WORK ORDER
From the records below, transcribe only the lines running from the one with "Gyros burger - NOTHAM" through the one with "VEGAN Shakshuka |". Keep both of those end lines.

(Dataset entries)

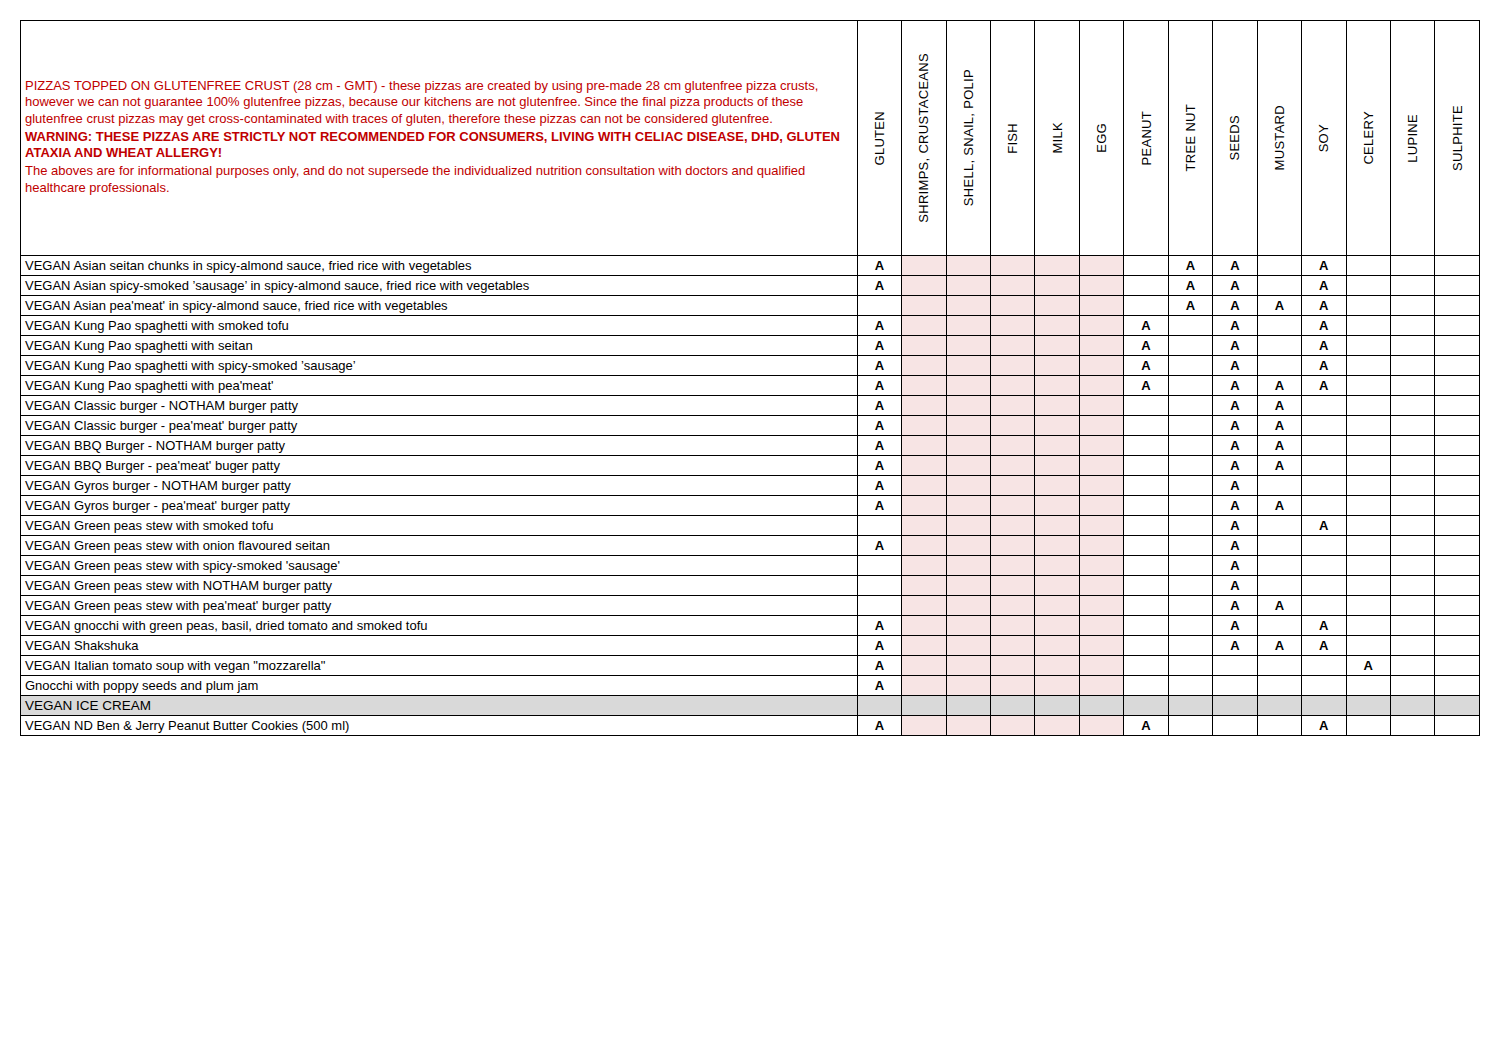| PIZZAS TOPPED ON GLUTENFREE CRUST (28 cm - GMT) - these pizzas are created by using pre-made 28 cm glutenfree pizza crusts, however we can not guarantee 100% glutenfree pizzas, because our kitchens are not glutenfree. Since the final pizza products of these glutenfree crust pizzas may get cross-contaminated with traces of gluten, therefore these pizzas can not be considered glutenfree. WARNING: THESE PIZZAS ARE STRICTLY NOT RECOMMENDED FOR CONSUMERS, LIVING WITH CELIAC DISEASE, DHD, GLUTEN ATAXIA AND WHEAT ALLERGY! The aboves are for informational purposes only, and do not supersede the individualized nutrition consultation with doctors and qualified healthcare professionals. | GLUTEN | SHRIMPS, CRUSTACEANS | SHELL, SNAIL, POLIP | FISH | MILK | EGG | PEANUT | TREE NUT | SEEDS | MUSTARD | SOY | CELERY | LUPINE | SULPHITE |
| VEGAN Asian seitan chunks in spicy-almond sauce, fried rice with vegetables | A | | | | | | | A | A | | A | | | |
| VEGAN Asian spicy-smoked ’sausage’ in spicy-almond sauce, fried rice with vegetables | A | | | | | | | A | A | | A | | | |
| VEGAN Asian pea'meat' in spicy-almond sauce, fried rice with vegetables | | | | | | | | A | A | A | A | | | |
| VEGAN Kung Pao spaghetti with smoked tofu | A | | | | | | A | | A | | A | | | |
| VEGAN Kung Pao spaghetti with seitan | A | | | | | | A | | A | | A | | | |
| VEGAN Kung Pao spaghetti with spicy-smoked ’sausage’ | A | | | | | | A | | A | | A | | | |
| VEGAN Kung Pao spaghetti with pea'meat' | A | | | | | | A | | A | A | A | | | |
| VEGAN Classic burger - NOTHAM burger patty | A | | | | | | | | A | A | | | | |
| VEGAN Classic burger - pea'meat' burger patty | A | | | | | | | | A | A | | | | |
| VEGAN BBQ Burger - NOTHAM burger patty | A | | | | | | | | A | A | | | | |
| VEGAN BBQ Burger - pea'meat' buger patty | A | | | | | | | | A | A | | | | |
| VEGAN Gyros burger - NOTHAM burger patty | A | | | | | | | | A | | | | | |
| VEGAN Gyros burger - pea'meat' burger patty | A | | | | | | | | A | A | | | | |
| VEGAN Green peas stew with smoked tofu | | | | | | | | | A | | A | | | |
| VEGAN Green peas stew with onion flavoured seitan | A | | | | | | | | A | | | | | |
| VEGAN Green peas stew with spicy-smoked 'sausage' | | | | | | | | | A | | | | | |
| VEGAN Green peas stew with NOTHAM burger patty | | | | | | | | | A | | | | | |
| VEGAN Green peas stew with pea'meat' burger patty | | | | | | | | | A | A | | | | |
| VEGAN gnocchi with green peas, basil, dried tomato and smoked tofu | A | | | | | | | | A | | A | | | |
| VEGAN Shakshuka | A | | | | | | | | A | A | A | | | |
| VEGAN Italian tomato soup with vegan "mozzarella" | A | | | | | | | | | | | A | | |
| Gnocchi with poppy seeds and plum jam | A | | | | | | | | | | | | | |
| VEGAN ICE CREAM | | | | | | | | | | | | | | |
| VEGAN ND Ben & Jerry Peanut Butter Cookies (500 ml) | A | | | | | | A | | | | A | | | |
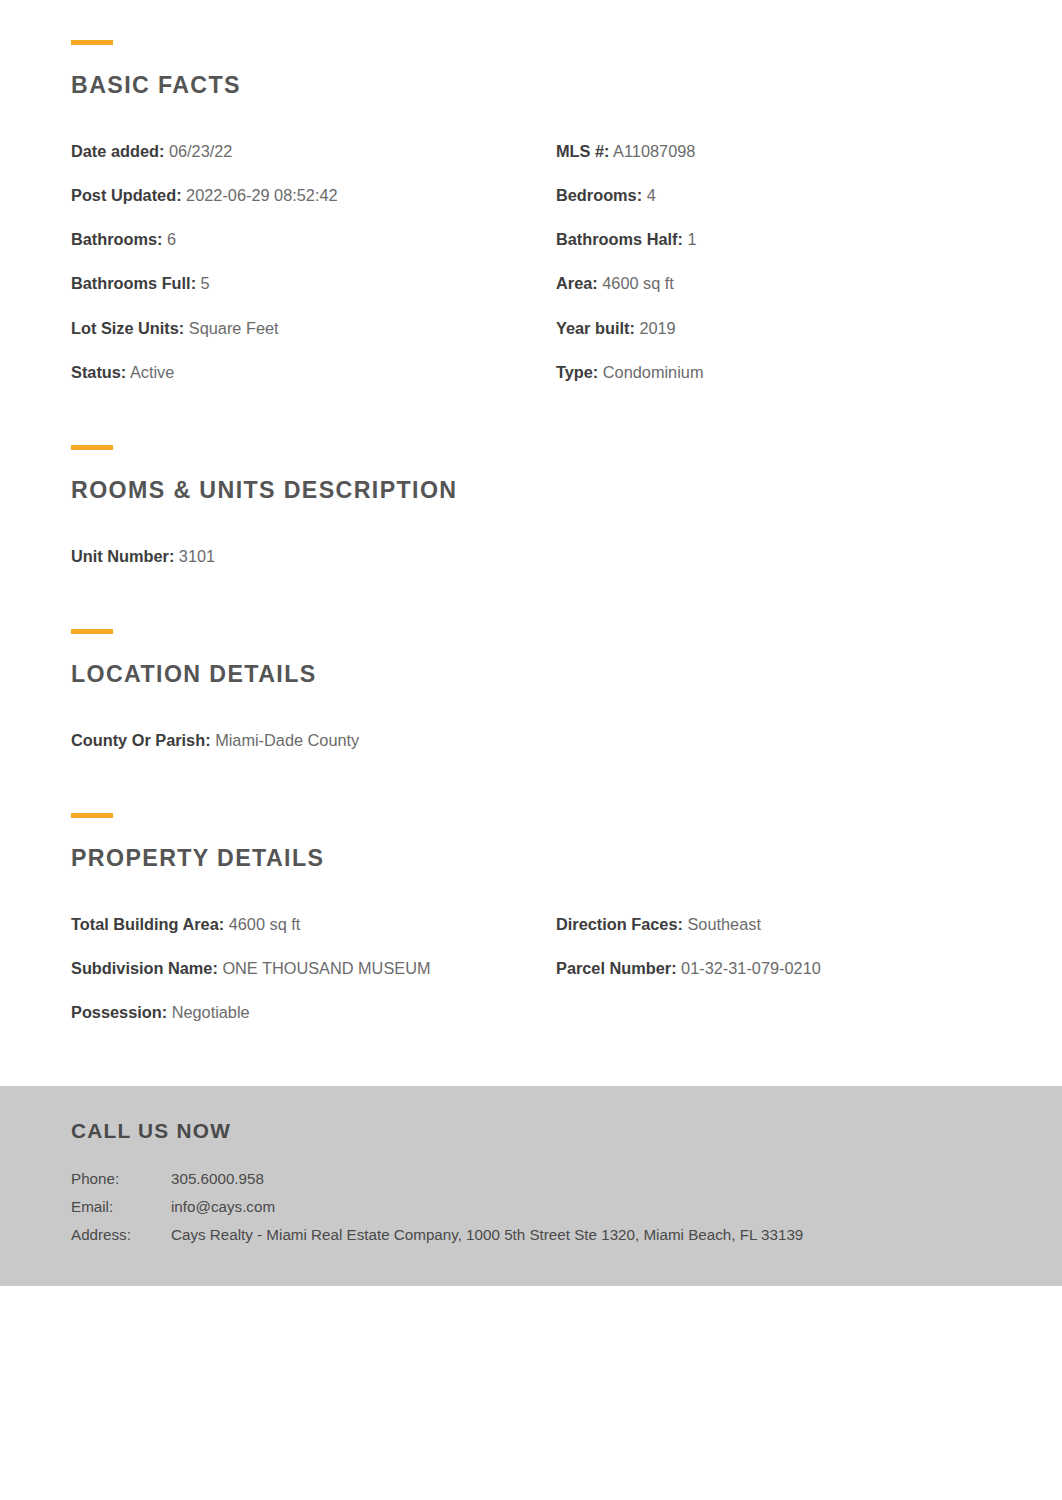Basic Facts
Date added: 06/23/22
MLS #: A11087098
Post Updated: 2022-06-29 08:52:42
Bedrooms: 4
Bathrooms: 6
Bathrooms Half: 1
Bathrooms Full: 5
Area: 4600 sq ft
Lot Size Units: Square Feet
Year built: 2019
Status: Active
Type: Condominium
Rooms & Units Description
Unit Number: 3101
Location Details
County Or Parish: Miami-Dade County
Property Details
Total Building Area: 4600 sq ft
Direction Faces: Southeast
Subdivision Name: ONE THOUSAND MUSEUM
Parcel Number: 01-32-31-079-0210
Possession: Negotiable
Call Us Now
Phone: 305.6000.958
Email: info@cays.com
Address: Cays Realty - Miami Real Estate Company, 1000 5th Street Ste 1320, Miami Beach, FL 33139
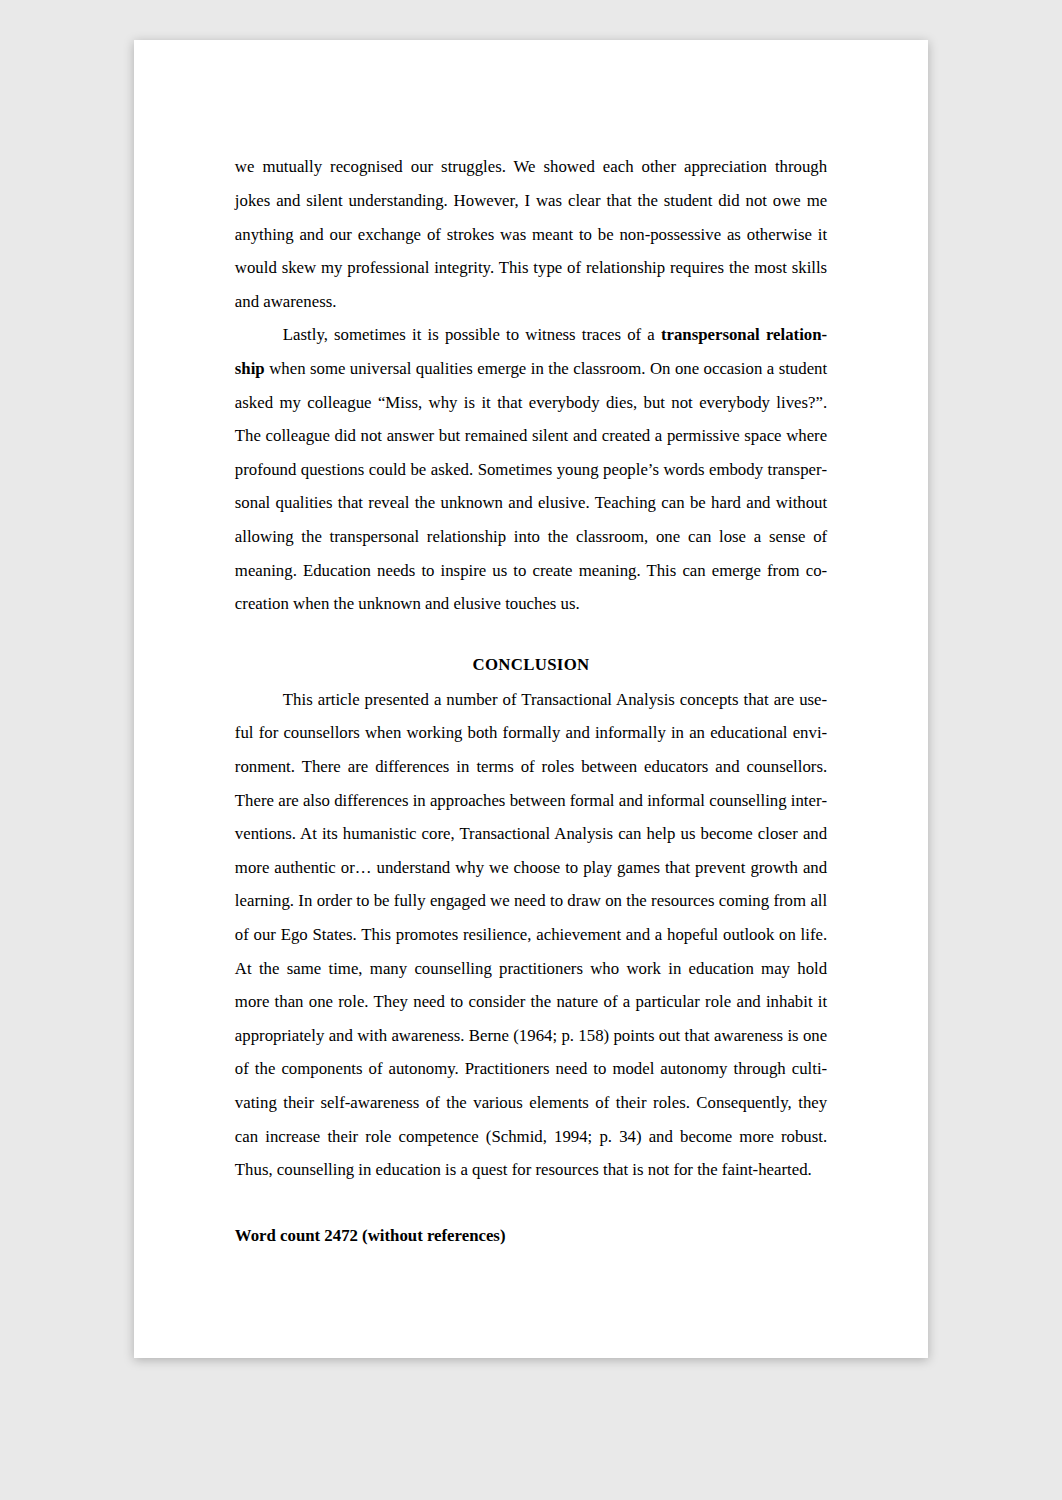we mutually recognised our struggles. We showed each other appreciation through jokes and silent understanding. However, I was clear that the student did not owe me anything and our exchange of strokes was meant to be non-possessive as otherwise it would skew my professional integrity. This type of relationship requires the most skills and awareness.
Lastly, sometimes it is possible to witness traces of a transpersonal relationship when some universal qualities emerge in the classroom. On one occasion a student asked my colleague “Miss, why is it that everybody dies, but not everybody lives?”. The colleague did not answer but remained silent and created a permissive space where profound questions could be asked. Sometimes young people’s words embody transpersonal qualities that reveal the unknown and elusive. Teaching can be hard and without allowing the transpersonal relationship into the classroom, one can lose a sense of meaning. Education needs to inspire us to create meaning. This can emerge from co-creation when the unknown and elusive touches us.
Conclusion
This article presented a number of Transactional Analysis concepts that are useful for counsellors when working both formally and informally in an educational environment. There are differences in terms of roles between educators and counsellors. There are also differences in approaches between formal and informal counselling interventions. At its humanistic core, Transactional Analysis can help us become closer and more authentic or… understand why we choose to play games that prevent growth and learning. In order to be fully engaged we need to draw on the resources coming from all of our Ego States. This promotes resilience, achievement and a hopeful outlook on life. At the same time, many counselling practitioners who work in education may hold more than one role. They need to consider the nature of a particular role and inhabit it appropriately and with awareness. Berne (1964; p. 158) points out that awareness is one of the components of autonomy. Practitioners need to model autonomy through cultivating their self-awareness of the various elements of their roles. Consequently, they can increase their role competence (Schmid, 1994; p. 34) and become more robust. Thus, counselling in education is a quest for resources that is not for the faint-hearted.
Word count 2472 (without references)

TASK SOLUTION
| VEGAN Gyros burger - NOTHAM burger patty | A | | | | | | | | A | | | | | |
| VEGAN Gyros burger - pea'meat' burger patty | A | | | | | | | | A | A | | | | |
| VEGAN Green peas stew with smoked tofu | | | | | | | | | A | | A | | | |
| VEGAN Green peas stew with onion flavoured seitan | A | | | | | | | | A | | | | | |
| VEGAN Green peas stew with spicy-smoked 'sausage' | | | | | | | | | A | | | | | |
| VEGAN Green peas stew with NOTHAM burger patty | | | | | | | | | A | | | | | |
| VEGAN Green peas stew with pea'meat' burger patty | | | | | | | | | A | A | | | | |
| VEGAN gnocchi with green peas, basil, dried tomato and smoked tofu | A | | | | | | | | A | | A | | | |
| VEGAN Shakshuka | A | | | | | | | | A | A | A | | | |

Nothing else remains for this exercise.